## Start Given text

Sometimes cattle producers with the most productivity were not always the most profitable, and maximizing productivity doesn’t always mean maximizing profit. That’s where benchmarking becomes a livestock producer’s tool.
Benchmarking involves comparing a producer’s operation with others to see where they stand, and it can be a way to improve their business. Commercial cattle producers who are similar in their operations put their financial records into a system. Although officials cannot tell who they are, they can compare their operation to others to see where they may need improving, and where any weaknesses and strengths are.
Producers can learn a lot about their own operation by doing a peer-to-peer comparison. That’s what experts said during a beef profitability webinar in May. They covered key factors to help make a beef operation profitable by using benchmarking data.
The webinar was hosted by University of Nebraska Extension educators who examined 31 commercial beef cow-calf operations with 100 or more cows. The 31 operations were split into five categories, with 20% increments for profitability of lowest, low, middle, high and highest. If they were in the lower profitability category, the goal was to learn what producers can do to move up.
They started by comparing expenses. The highest profitability group spent 70% for feed, including hay, pasture and supplement. The operations spent 30% on the rest: oil, gas and other expenses.
The other group, which was not as profitable, spent 72% on feed, but had about $100 more in total cost.
“You compare yourself with your peers, so the more similar the operations, the more a producer will be able to compare whether their operation, for example, has higher costs for feed, for replacing cows, calving rates, veterinary costs and overhead,” said Matt Stockton, an ag economist with Nebraska Extension.
He recommends if someone has a higher overhead cost than their peers, they ask themselves, “Why is my cost so much higher than others?” There needs to be either a higher revenue or lower cost, or some combination of the two, he said.
The most profitable group in the University of Nebraska study spent half of what the next category spent on pasture costs, which included owning and renting pasture to determine the value per cow, Stockton said.
The information came from the 2019 FINBIN database, which is maintained by the University of Minnesota and covers the states of Nebraska, North Dakota and South Dakota. FINBIN is considered a repository of information, through which university organizations collect and maintain information about farms so they can also conduct research. It’s been around 20 years.
“People call me all the time and ask, ‘What is the rental rate of the pasture,’ but if your peers in the area are also renting, then benchmarking could give you an idea of what others are doing,” Stockton said. “It’s a way of finding out what you’re doing compared to others, to keep competitive and to make as much money as you can.”
While it’s difficult to get a tremendous difference in cattle market prices, looking at costs is important. Low cost without productivity isn’t going to make you money, the specialists said.
“Just looking at productivity without looking at cost will not benefit producers. Input used must pay for itself,” said Randy Saner, Nebraska Extension Beef Systems educator, based in North Platte.

## End Given text
## Start Material shown

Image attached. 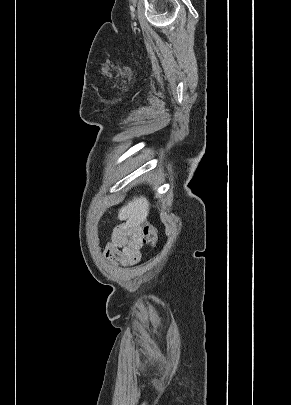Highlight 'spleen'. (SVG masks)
Returning <instances> with one entry per match:
<instances>
[{
    "instance_id": "1",
    "label": "spleen",
    "mask_w": 291,
    "mask_h": 405,
    "mask_svg": "<svg viewBox=\"0 0 291 405\" xmlns=\"http://www.w3.org/2000/svg\"><path fill=\"white\" fill-rule=\"evenodd\" d=\"M149 212V202L143 196L134 197V199L125 205L120 211V219L137 220L143 222L146 220Z\"/></svg>"
}]
</instances>
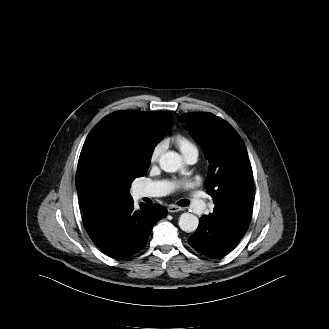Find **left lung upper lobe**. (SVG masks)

## End Material shown

*Tasks:*
**1.** According to the article on cattle benchmarking, which university maintains the FINBIN database?
**2.** Continue the article on cattle benchmarking from its final sentence onward.

*Exercise results:*
**1.** The University of Minnesota

**2.**
Here are some key points that Saner and Stockton shared about the study’s findings:
The highest profitable group had $100 difference in returns. Lowest profitability group had $750 difference in what they got for their cattle, minus their cost.
The highest group had $611.84 in costs. The lowest profitability group had costs of $1,183.70.
Regarding cost per pound, the lowest group had to get $3.75 per pound to break even when they sold their calves. The highest profitability group only needed to get $1.25 per pound to sell a calf and break even.
Marketing becomes critical, because you want to get the best price you can. Experts found in their study that you don’t have to have the highest revenue, but watch your cost.
“It’s important to know, for every $1 you spend, are you losing or gaining $2?” Saner said. “A producer may have spent $1, but it ultimately cost them $1.50. So for every dollar you spend, are you getting enough revenue back for each dollar?”
He gave an example: If you bought a cow that produced a calf with 10 more pounds of weaning weight, but it cost you $30 more to feed that cow, and you sold the calf at $1.54 per pound, it means you lost money on the deal because you spent $30 on feed and you got $15.40 back on that calf.
Although a producer would have lost money in that case, Saner said that doesn’t mean that buying more weaning weight isn’t profitable. It just means you want to watch where you spend your money and know whether that $1 you spent is making you money or losing money for you.
Sometimes producers question whether they should creep feed calves. They know it’ll increase their weight 25 pounds, but if a producer spent more than the amount of money that a calf would bring on creep feed, they’re going to lose money. That’s important to realize before making that decision, Saner said.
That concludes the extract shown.